Aim of the exercise
Starting at the beginning of the rows and ending at the line that contains "dist [-0.020019, 0.124869]", turn those lines into a numbered list without blank lines. Leave the pictures out of your answer.

Data supplied

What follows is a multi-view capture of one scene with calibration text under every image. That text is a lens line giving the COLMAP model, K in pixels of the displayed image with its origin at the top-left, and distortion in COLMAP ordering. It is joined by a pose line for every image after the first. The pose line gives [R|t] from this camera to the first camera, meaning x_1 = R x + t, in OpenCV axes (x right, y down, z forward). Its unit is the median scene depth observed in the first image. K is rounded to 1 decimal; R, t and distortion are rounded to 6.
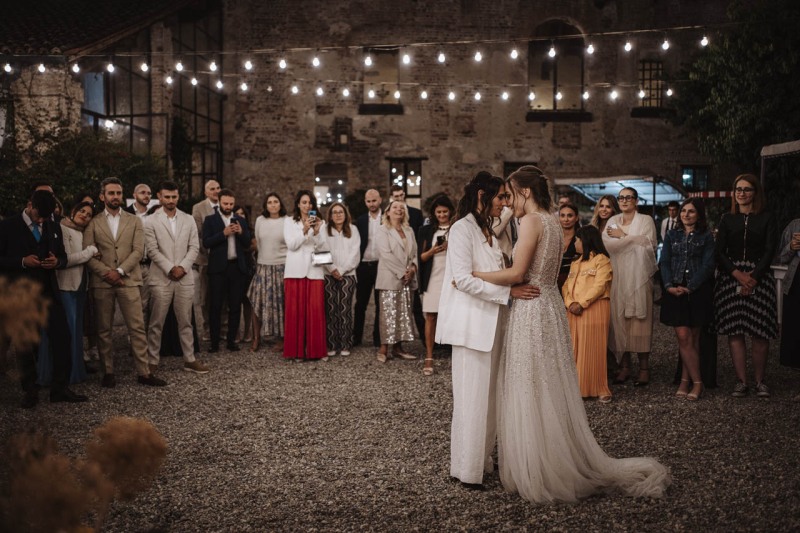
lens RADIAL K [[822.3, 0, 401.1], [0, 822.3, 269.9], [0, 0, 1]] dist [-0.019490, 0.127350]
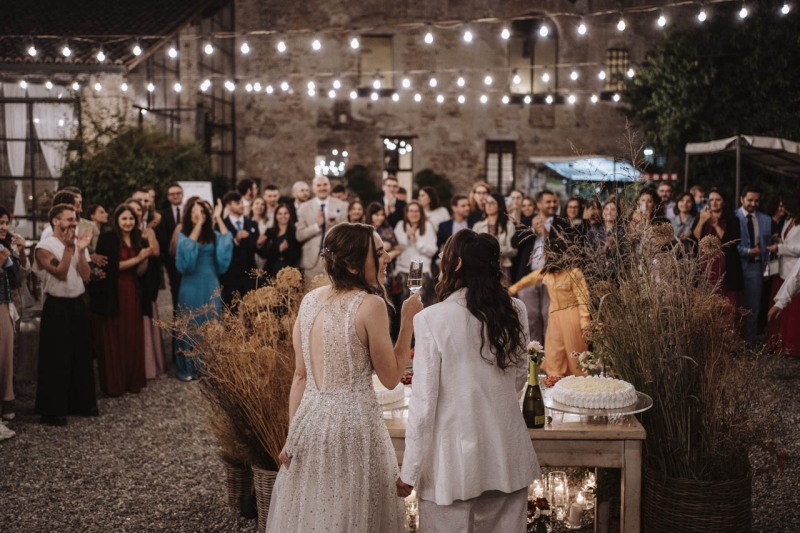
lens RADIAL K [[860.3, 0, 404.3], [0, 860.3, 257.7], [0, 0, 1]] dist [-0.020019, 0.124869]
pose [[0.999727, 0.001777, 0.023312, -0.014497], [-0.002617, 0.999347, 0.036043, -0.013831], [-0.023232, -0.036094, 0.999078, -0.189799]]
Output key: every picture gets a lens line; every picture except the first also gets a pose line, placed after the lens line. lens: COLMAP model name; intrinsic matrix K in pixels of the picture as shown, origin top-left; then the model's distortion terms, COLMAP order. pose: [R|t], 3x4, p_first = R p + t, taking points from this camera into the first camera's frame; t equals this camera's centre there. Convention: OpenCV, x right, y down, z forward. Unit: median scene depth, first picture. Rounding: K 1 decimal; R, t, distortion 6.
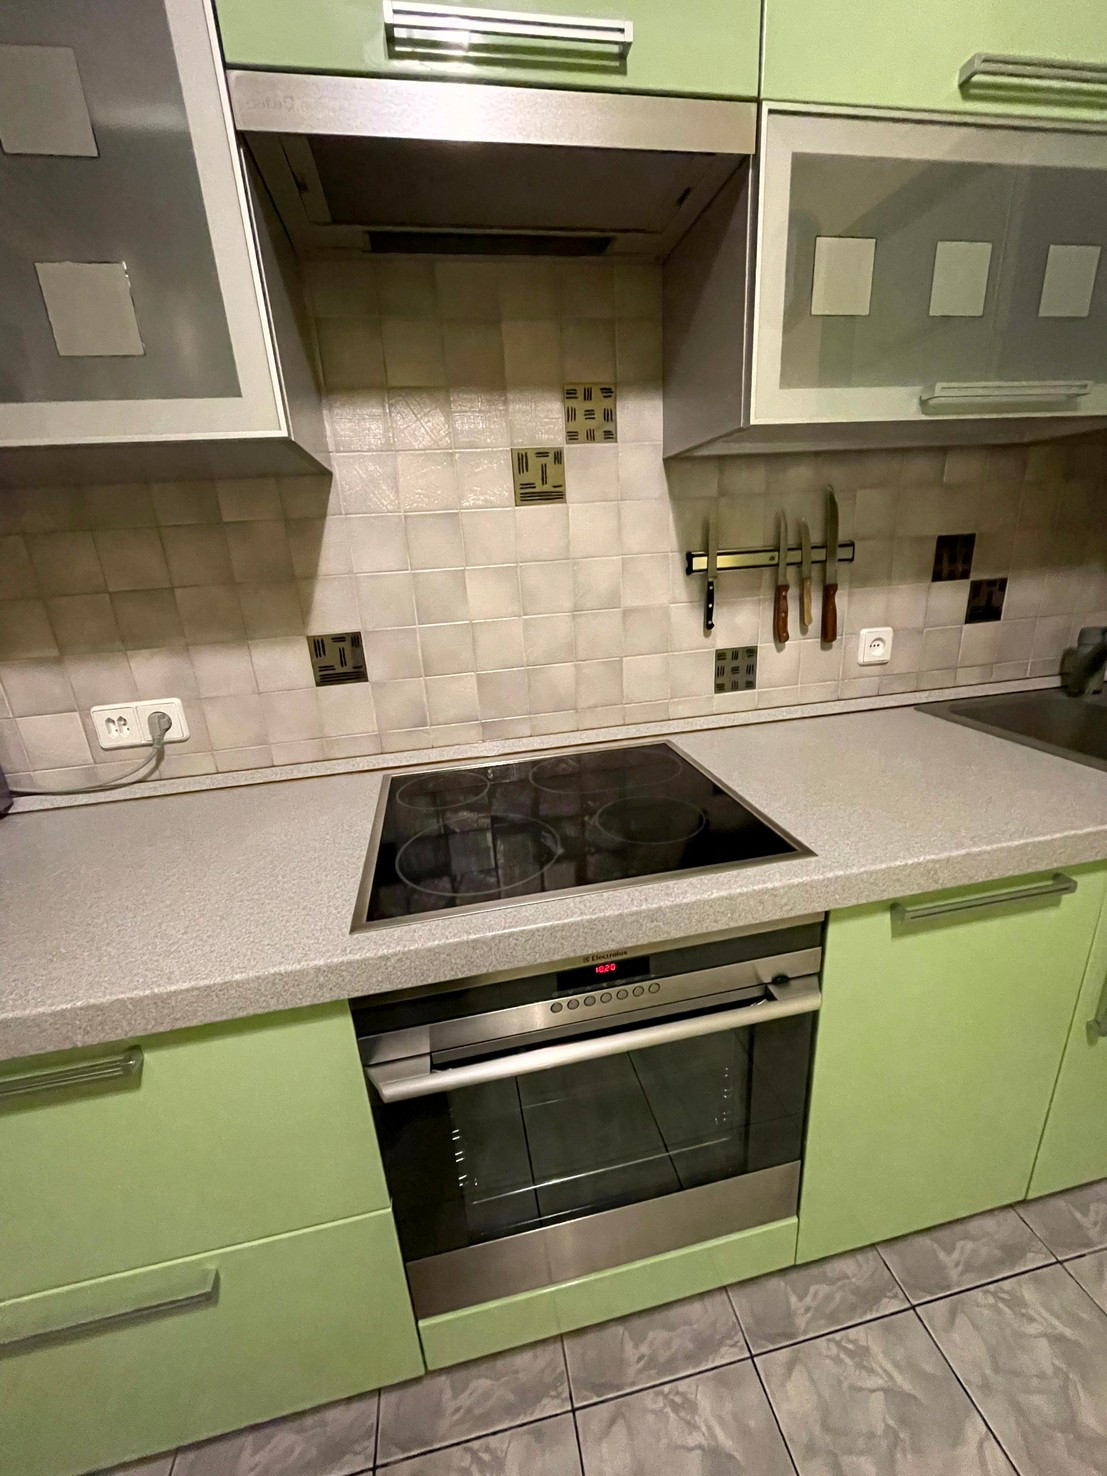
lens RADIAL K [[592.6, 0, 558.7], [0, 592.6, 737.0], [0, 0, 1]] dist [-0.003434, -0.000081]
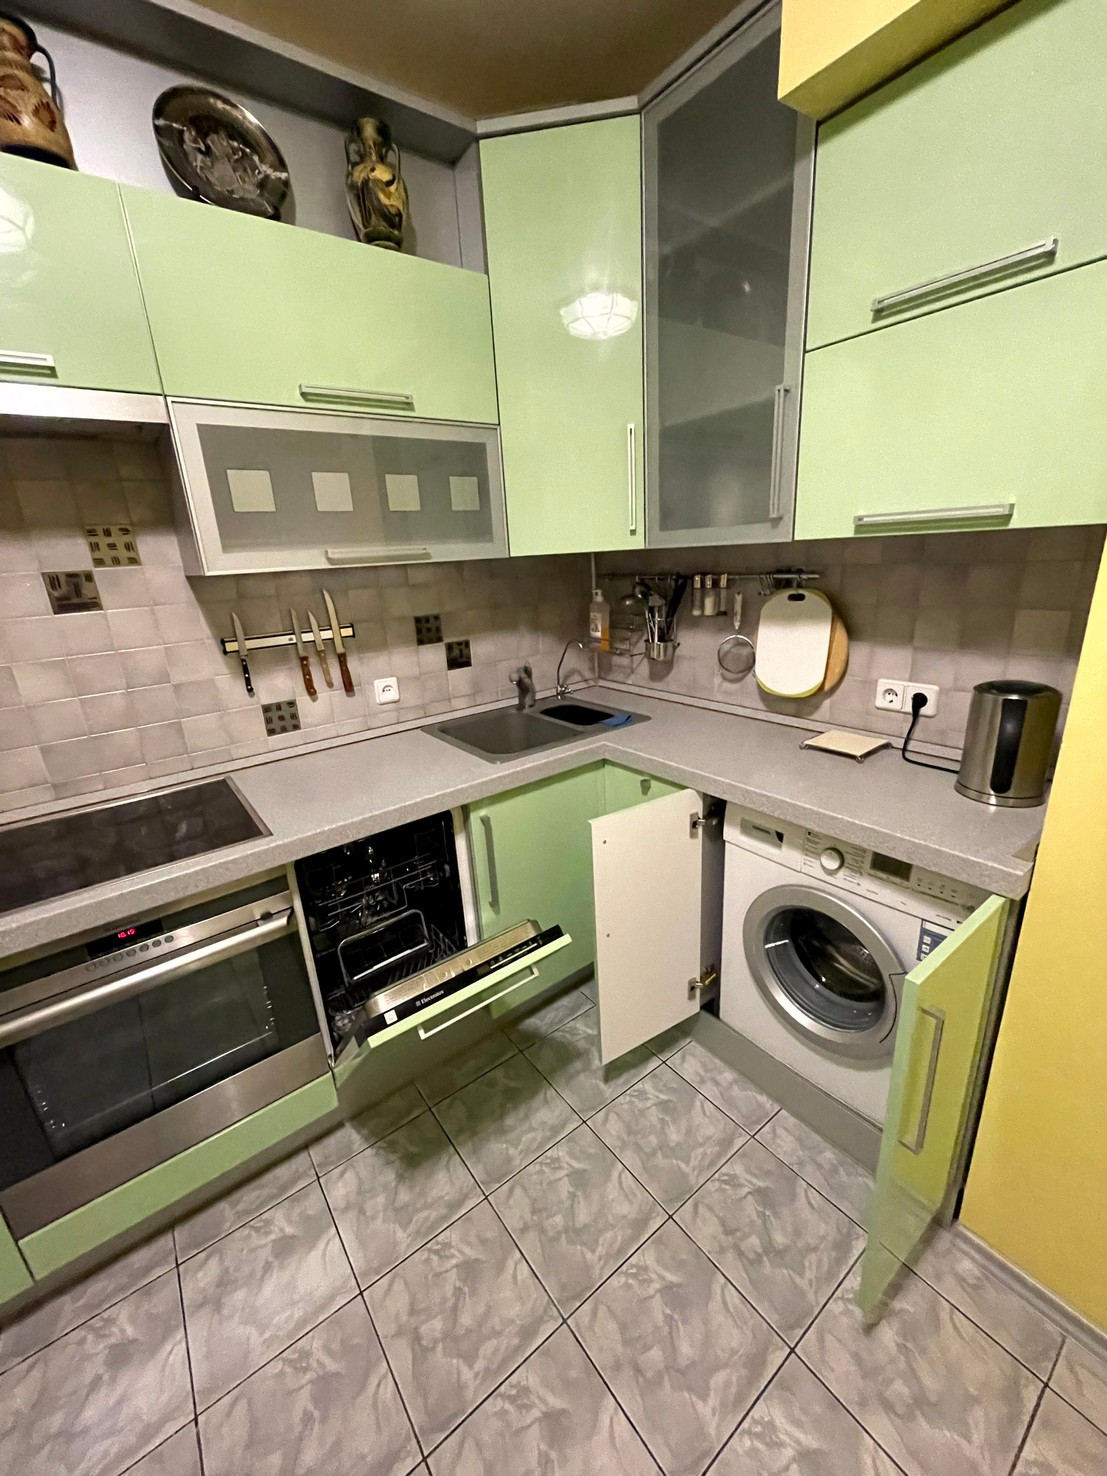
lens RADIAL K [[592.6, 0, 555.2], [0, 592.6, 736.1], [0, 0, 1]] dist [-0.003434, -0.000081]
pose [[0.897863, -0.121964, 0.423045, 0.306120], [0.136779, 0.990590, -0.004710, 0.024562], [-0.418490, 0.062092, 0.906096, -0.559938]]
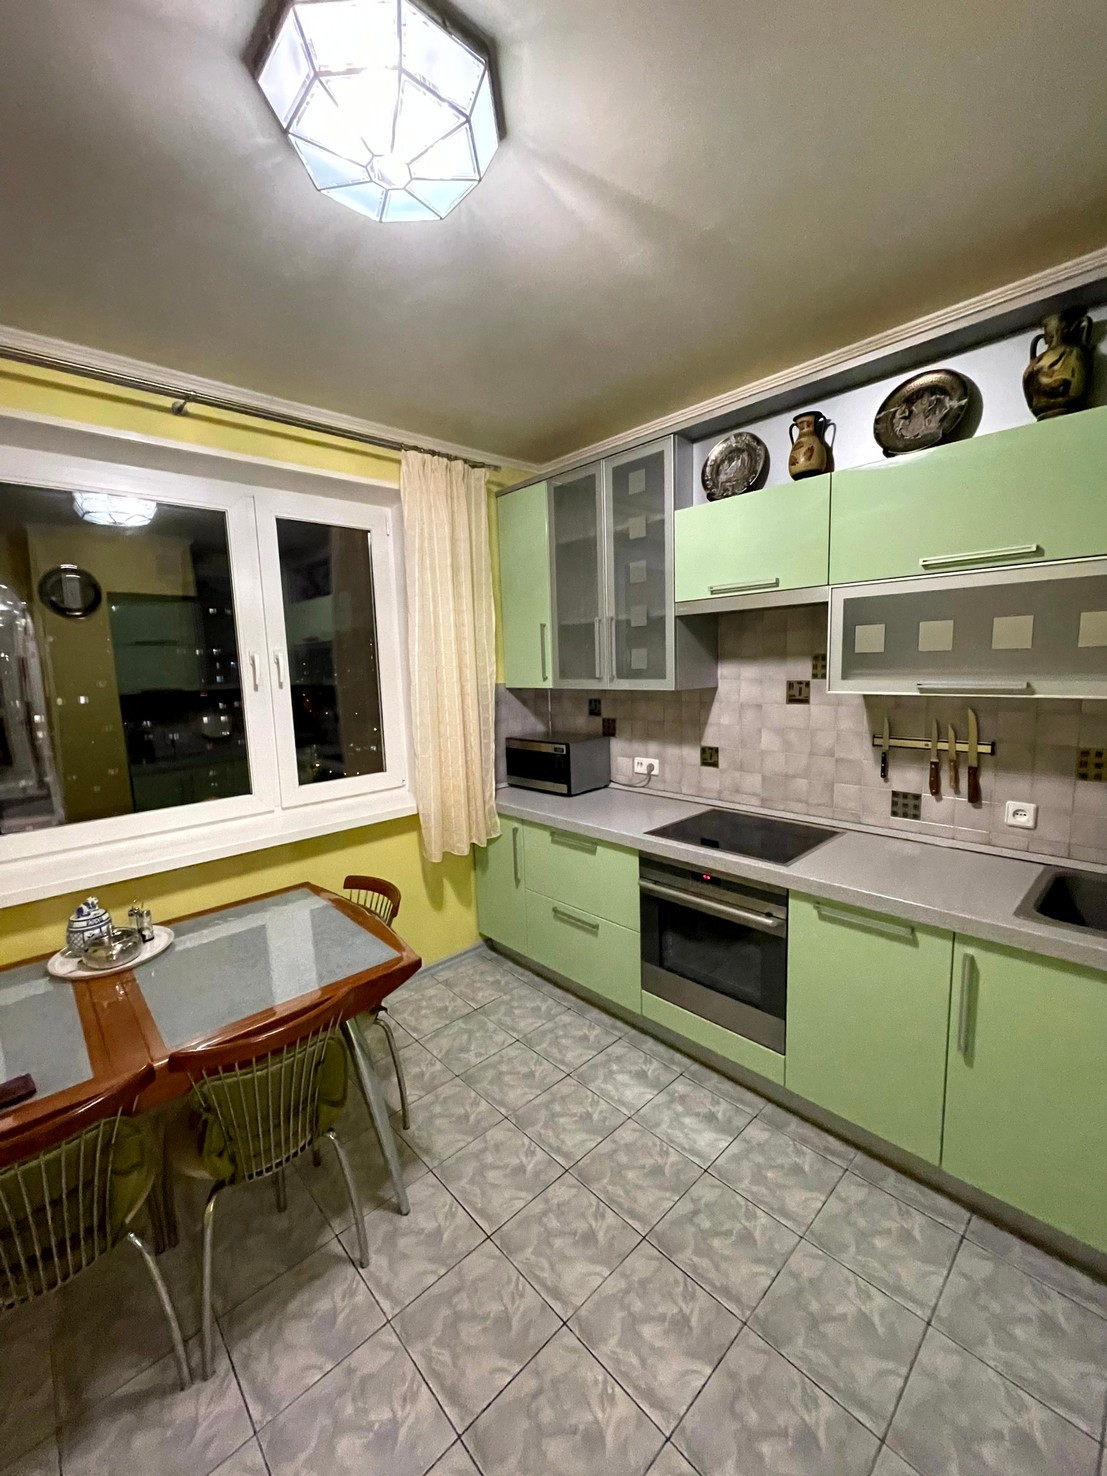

Expected answer
1. What follows is a multi-view capture of one scene with calibration text under every image. That text is a lens line giving the COLMAP model, K in pixels of the displayed image with its origin at the top-left, and distortion in COLMAP ordering. It is joined by a pose line for every image after the first. The pose line gives [R|t] from this camera to the first camera, meaning x_1 = R x + t, in OpenCV axes (x right, y down, z forward). Its unit is the median scene depth observed in the first image. K is rounded to 1 decimal; R, t and distortion are rounded to 6.
2. lens RADIAL K [[822.3, 0, 401.1], [0, 822.3, 269.9], [0, 0, 1]] dist [-0.019490, 0.127350]
3. lens RADIAL K [[860.3, 0, 404.3], [0, 860.3, 257.7], [0, 0, 1]] dist [-0.020019, 0.124869]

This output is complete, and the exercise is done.